**YOUR TASK:** Give back each line of the data exactly.

Bounding box coordinate data:
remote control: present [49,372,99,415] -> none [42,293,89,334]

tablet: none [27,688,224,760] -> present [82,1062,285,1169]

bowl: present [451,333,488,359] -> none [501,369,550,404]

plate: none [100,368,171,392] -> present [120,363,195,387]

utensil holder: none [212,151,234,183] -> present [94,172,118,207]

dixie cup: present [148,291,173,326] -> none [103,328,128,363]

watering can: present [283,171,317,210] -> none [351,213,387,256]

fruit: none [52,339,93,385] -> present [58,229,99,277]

**OUTPUT OF THE TASK:**
remote control: present [49,372,99,415] -> none [42,293,89,334]

tablet: none [27,688,224,760] -> present [82,1062,285,1169]

bowl: present [451,333,488,359] -> none [501,369,550,404]

plate: none [100,368,171,392] -> present [120,363,195,387]

utensil holder: none [212,151,234,183] -> present [94,172,118,207]

dixie cup: present [148,291,173,326] -> none [103,328,128,363]

watering can: present [283,171,317,210] -> none [351,213,387,256]

fruit: none [52,339,93,385] -> present [58,229,99,277]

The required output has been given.